__THE RECORDS__:
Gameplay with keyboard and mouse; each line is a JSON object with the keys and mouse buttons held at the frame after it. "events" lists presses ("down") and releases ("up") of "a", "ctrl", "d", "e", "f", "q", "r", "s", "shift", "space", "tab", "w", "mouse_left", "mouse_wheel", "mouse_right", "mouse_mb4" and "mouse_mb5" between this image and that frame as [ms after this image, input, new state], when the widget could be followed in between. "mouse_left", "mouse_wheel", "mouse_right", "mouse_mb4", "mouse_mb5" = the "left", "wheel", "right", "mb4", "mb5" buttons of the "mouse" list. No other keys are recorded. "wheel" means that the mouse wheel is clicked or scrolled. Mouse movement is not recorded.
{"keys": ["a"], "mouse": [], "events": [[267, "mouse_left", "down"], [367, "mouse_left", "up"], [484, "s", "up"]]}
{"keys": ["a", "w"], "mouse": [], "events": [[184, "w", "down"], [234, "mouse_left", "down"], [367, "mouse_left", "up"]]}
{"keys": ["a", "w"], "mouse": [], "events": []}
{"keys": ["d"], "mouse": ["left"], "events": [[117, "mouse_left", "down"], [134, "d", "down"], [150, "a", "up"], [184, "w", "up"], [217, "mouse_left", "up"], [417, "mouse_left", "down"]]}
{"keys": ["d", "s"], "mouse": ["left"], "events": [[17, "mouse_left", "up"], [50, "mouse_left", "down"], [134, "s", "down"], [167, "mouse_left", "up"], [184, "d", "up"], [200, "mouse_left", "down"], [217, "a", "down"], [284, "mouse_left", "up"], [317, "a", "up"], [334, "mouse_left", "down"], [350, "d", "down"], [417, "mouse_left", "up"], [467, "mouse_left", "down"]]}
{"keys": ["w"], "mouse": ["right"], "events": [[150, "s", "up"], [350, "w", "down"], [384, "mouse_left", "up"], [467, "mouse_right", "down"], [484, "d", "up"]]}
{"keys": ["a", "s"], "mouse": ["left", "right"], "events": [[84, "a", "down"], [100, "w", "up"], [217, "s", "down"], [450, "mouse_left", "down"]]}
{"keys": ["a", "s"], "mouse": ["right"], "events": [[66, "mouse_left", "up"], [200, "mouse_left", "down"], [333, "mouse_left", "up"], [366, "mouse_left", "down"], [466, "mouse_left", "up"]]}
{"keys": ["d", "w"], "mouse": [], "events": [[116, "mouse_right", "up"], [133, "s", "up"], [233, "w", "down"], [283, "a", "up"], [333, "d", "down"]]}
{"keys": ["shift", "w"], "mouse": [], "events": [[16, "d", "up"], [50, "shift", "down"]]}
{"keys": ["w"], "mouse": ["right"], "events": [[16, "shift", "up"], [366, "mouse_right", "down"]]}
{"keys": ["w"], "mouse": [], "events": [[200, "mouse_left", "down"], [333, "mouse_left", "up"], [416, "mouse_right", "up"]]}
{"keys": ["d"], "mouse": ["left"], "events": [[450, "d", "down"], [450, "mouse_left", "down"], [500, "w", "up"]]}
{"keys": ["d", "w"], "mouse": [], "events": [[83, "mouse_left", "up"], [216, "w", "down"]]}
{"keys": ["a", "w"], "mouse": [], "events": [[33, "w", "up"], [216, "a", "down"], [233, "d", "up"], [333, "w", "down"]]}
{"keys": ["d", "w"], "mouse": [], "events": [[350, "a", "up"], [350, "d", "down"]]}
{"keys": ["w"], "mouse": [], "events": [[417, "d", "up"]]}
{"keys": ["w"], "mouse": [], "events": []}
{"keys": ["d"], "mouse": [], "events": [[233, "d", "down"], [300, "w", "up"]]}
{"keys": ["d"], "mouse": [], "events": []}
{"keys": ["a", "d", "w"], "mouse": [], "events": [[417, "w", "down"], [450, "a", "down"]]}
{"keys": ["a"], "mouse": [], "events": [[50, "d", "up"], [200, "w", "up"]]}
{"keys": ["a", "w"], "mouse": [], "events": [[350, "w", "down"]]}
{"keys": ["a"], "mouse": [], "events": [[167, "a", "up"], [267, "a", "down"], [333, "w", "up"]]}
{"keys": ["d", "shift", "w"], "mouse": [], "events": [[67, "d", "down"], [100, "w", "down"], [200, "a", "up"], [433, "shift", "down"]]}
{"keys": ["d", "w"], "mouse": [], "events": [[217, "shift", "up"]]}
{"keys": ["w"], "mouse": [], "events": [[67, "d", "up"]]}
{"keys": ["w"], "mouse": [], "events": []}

__TASK DESCRIPTION__: Find the string "shift" in the entries above and return each line that holds it.

__REPLY TO THE EXERCISE__:
Gameplay with keyboard and mouse; each line is a JSON object with the keys and mouse buttons held at the frame after it. "events" lists presses ("down") and releases ("up") of "a", "ctrl", "d", "e", "f", "q", "r", "s", "shift", "space", "tab", "w", "mouse_left", "mouse_wheel", "mouse_right", "mouse_mb4" and "mouse_mb5" between this image and that frame as [ms after this image, input, new state], when the widget could be followed in between. "mouse_left", "mouse_wheel", "mouse_right", "mouse_mb4", "mouse_mb5" = the "left", "wheel", "right", "mb4", "mb5" buttons of the "mouse" list. No other keys are recorded. "wheel" means that the mouse wheel is clicked or scrolled. Mouse movement is not recorded.
{"keys": ["shift", "w"], "mouse": [], "events": [[16, "d", "up"], [50, "shift", "down"]]}
{"keys": ["w"], "mouse": ["right"], "events": [[16, "shift", "up"], [366, "mouse_right", "down"]]}
{"keys": ["d", "shift", "w"], "mouse": [], "events": [[67, "d", "down"], [100, "w", "down"], [200, "a", "up"], [433, "shift", "down"]]}
{"keys": ["d", "w"], "mouse": [], "events": [[217, "shift", "up"]]}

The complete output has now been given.